• TRY IT: From the guide on booting from a Windows 10 USB drive, transcribe the part that starts at the words "In most cases, it’s" and ends after "Windows 10 setup.".

The process is complete, and now you have Windows 10 successfully set up on the USB drive. You can use this USB drive on as many computers as you like.
Booting from the prepared Windows 10 USB drive
From here, you will have to select the correct boot device in the computer’s bios that you wish to install Windows 10 on to.
In most cases, it’s simply a case of tapping the F12 key when your computer first power on and posts. Some computers have a full-screen logo with some key commands listed somewhere.
If things move along too quickly and you cannot see these specific key presses listed there, try pressing the ‘Pause’ key on the keyboard and see if it pauses on the post screen. You can press any other key to unpause it.
If that fails, try recording the post-screen with your smartphone slow-motion video. Play the recorded video back and pause it where you can see the keystroke information.
Just remember, if you enter the BIOS and set the first boot device to your USB drive, you will have to undo that modification once the first boot has taken place from the Windows 10 setup.

• Transcribed page contents:

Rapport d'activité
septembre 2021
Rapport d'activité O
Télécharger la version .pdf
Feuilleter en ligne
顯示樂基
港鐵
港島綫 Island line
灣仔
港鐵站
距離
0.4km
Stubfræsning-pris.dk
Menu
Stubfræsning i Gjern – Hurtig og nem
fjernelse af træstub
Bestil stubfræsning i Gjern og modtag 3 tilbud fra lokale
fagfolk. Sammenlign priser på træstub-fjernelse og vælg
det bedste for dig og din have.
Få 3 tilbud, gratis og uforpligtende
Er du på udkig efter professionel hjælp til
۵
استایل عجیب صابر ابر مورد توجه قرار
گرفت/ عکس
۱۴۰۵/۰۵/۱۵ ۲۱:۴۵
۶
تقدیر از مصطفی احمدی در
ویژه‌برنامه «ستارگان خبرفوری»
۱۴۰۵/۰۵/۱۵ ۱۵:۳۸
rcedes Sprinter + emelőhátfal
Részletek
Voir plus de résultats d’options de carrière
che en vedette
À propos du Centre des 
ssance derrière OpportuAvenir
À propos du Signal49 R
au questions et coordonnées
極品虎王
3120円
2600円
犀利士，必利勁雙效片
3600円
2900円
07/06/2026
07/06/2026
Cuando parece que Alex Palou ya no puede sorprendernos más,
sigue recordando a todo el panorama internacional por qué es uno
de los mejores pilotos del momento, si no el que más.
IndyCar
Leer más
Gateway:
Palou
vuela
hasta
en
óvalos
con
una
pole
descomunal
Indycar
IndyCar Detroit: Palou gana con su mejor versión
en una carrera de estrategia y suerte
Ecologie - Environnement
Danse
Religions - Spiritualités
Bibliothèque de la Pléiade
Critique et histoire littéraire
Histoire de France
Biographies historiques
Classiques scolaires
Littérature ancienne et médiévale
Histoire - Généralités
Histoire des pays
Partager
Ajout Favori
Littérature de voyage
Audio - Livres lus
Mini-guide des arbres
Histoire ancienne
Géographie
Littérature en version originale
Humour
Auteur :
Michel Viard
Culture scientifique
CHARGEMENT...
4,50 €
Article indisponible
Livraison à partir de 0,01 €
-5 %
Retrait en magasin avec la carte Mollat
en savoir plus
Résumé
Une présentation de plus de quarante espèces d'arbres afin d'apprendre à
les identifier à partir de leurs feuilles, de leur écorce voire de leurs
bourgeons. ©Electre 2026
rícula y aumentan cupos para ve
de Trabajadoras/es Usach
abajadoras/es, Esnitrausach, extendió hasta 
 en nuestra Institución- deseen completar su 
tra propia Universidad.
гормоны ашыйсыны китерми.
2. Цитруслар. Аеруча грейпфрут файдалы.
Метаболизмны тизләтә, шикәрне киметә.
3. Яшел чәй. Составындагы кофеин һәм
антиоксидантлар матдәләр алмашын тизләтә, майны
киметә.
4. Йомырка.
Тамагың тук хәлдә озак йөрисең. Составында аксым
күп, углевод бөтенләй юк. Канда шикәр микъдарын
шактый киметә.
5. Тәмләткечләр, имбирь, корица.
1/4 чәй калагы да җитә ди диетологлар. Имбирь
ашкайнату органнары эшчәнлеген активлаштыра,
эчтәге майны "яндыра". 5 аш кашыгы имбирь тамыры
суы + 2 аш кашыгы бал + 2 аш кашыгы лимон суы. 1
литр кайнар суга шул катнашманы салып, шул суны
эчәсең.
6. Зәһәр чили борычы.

• SOLUTION:
In most cases, it’s simply a case of tapping the F12 key when your computer first power on and posts. Some computers have a full-screen logo with some key commands listed somewhere.
If things move along too quickly and you cannot see these specific key presses listed there, try pressing the ‘Pause’ key on the keyboard and see if it pauses on the post screen. You can press any other key to unpause it.
If that fails, try recording the post-screen with your smartphone slow-motion video. Play the recorded video back and pause it where you can see the keystroke information.
Just remember, if you enter the BIOS and set the first boot device to your USB drive, you will have to undo that modification once the first boot has taken place from the Windows 10 setup.